DNA: What are the odds?
July 25, 2008
My story in today’s paper, “Raising Doubt on DNA,” deals with the practice of using DNA databases and DNA found at a crime scene to identify the perpetrator. It was sparked by an ongoing series in the Los Angeles Times, especially last Sunday’s piece.
It’s an eye-opener. Last Sunday’s story begins like this:
State crime lab analyst Kathryn Troyer was running tests on Arizona’s DNA database when she stumbled across two felons with remarkably similar genetic profiles.
The men matched at nine of the 13 locations on chromosomes, or loci, commonly used to distinguish people.

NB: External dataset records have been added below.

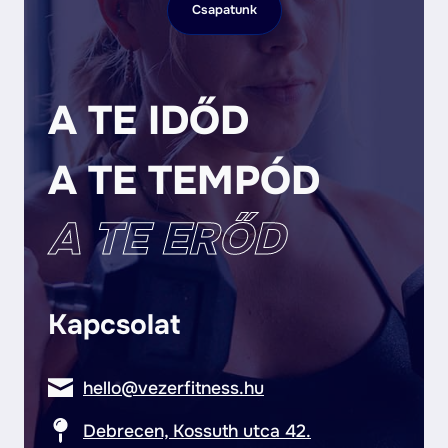
Csapatunk
A TE IDŐD
A TE TEMPÓD
A TE ERŐD
Kapcsolat
hello@vezerfitness.hu
Debrecen, Kossuth utca 42.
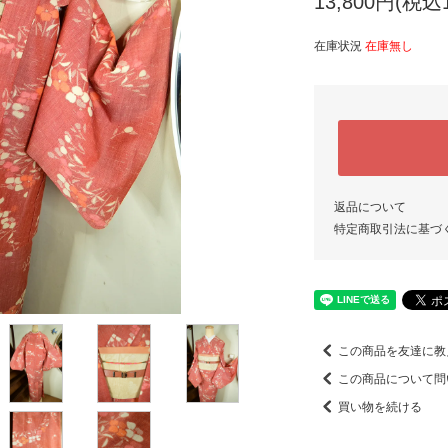
13,800円(税込1
在庫状況
在庫無し
返品について
特定商取引法に基づ
この商品を友達に教
この商品について問
買い物を続ける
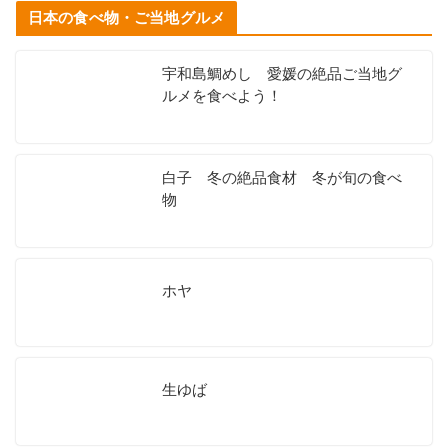
日本の食べ物・ご当地グルメ
宇和島鯛めし 愛媛の絶品ご当地グ
ルメを食べよう！
白子 冬の絶品食材 冬が旬の食べ
物
ホヤ
生ゆば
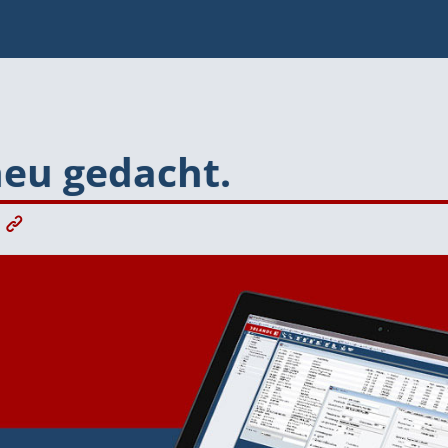
eu gedacht.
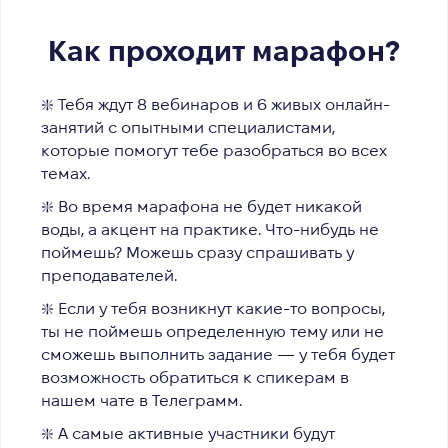
Как проходит марафон?
❇️ Тебя ждут
8 вебинаров и 6 живых онлайн-
занятий
с опытными специалистами,
которые помогут тебе разобраться во всех
темах.
❇️ Во время марафона
не будет никакой
воды, а акцент на практике.
Что-нибудь не
поймешь? Можешь сразу спрашивать у
преподавателей.
❇️ Если у тебя возникнут какие-то вопросы,
ты не поймешь определенную тему или не
сможешь выполнить задание — у тебя будет
возможность
обратиться к спикерам в
нашем чате в Телеграмм.
❇️ А самые активные участники будут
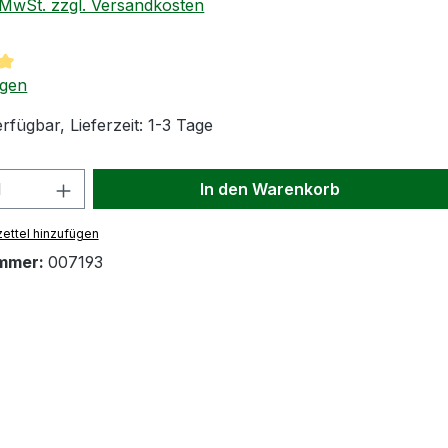
. MwSt. zzgl. Versandkosten
tliche Bewertung von 5 von 5 Sternen
ngen
rfügbar, Lieferzeit: 1-3 Tage
 Anzahl: Gib den gewünschten Wert ein
In den Warenkorb
ettel hinzufügen
mmer:
007193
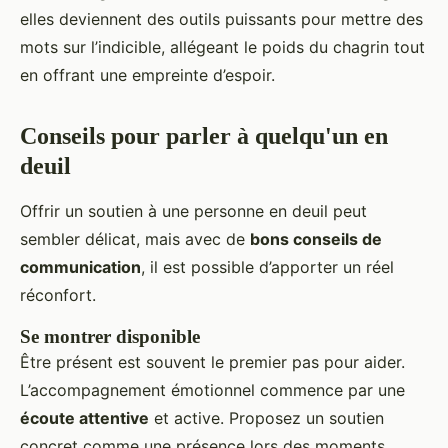
elles deviennent des outils puissants pour mettre des
mots sur l’indicible, allégeant le poids du chagrin tout
en offrant une empreinte d’espoir.
Conseils pour parler à quelqu'un en
deuil
Offrir un soutien à une personne en deuil peut
sembler délicat, mais avec de
bons conseils de
communication
, il est possible d’apporter un réel
réconfort.
Se montrer disponible
Être présent est souvent le premier pas pour aider.
L’accompagnement émotionnel commence par une
écoute attentive
et active. Proposez un soutien
concret comme une présence lors des moments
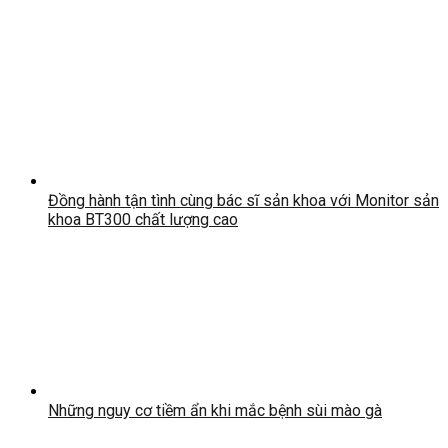
Đồng hành tận tình cùng bác sĩ sản khoa với Monitor sản
khoa BT300 chất lượng cao
Những nguy cơ tiềm ẩn khi mắc bệnh sùi mào gà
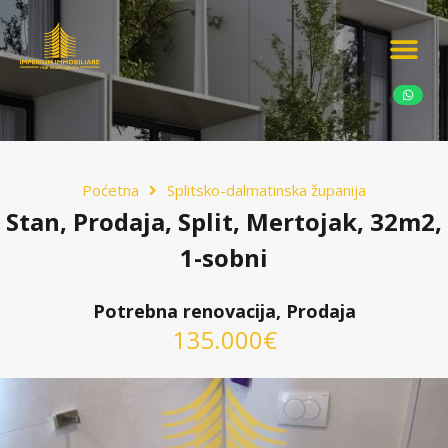
Ponudite nekretn
Potražnja nekret
Luksuzne nekretn
Poćetna
Splitsko-dalmatinska županija
Stan, Prodaja, Split, Mertojak, 32m2,
1-sobni
Potrebna renovacija, Prodaja
135.000€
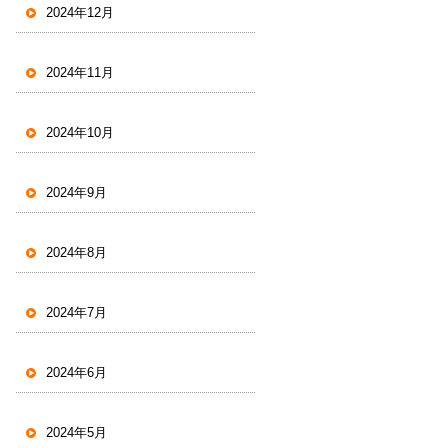
2024年12月
2024年11月
2024年10月
2024年9月
2024年8月
2024年7月
2024年6月
2024年5月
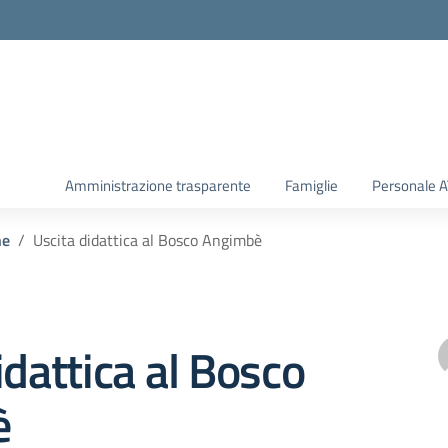
Amministrazione trasparente
Famiglie
Personale 
he
Uscita didattica al Bosco Angimbè
idattica al Bosco
è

The FBI estimated the odds of unrelated people sharing those genetic markers to be as remote as 1 in 113 billion. But the mug shots of the two felons suggested that they were not related: One was black, the other white.
According to the Times, “Arizona searches” in that state, Illinois and Maryland have yielded more than a thousand instances in which at least two samples match at nine or more loci. The FBI says the way the searches are conducted skews the result, and points out that it now looks for matches at 13 loci.
To read last Sunday’s story, click here; for other stories in the Times’ series, click here.
CARYN TAMBER, Legal Affairs Writer
Sphere: Related ContentComments
One Response to “DNA: What are the odds?”
Got something to say?
Statistics are derived from available data. Before Three Mile Island and Chernobyl the liklihood of a meltdown at a nuclear plant was estimated at about one in a billion. Then came the events that changed everything. DNA matching is a relatively new field and the statistics are still evolving. What will that mean for future juries?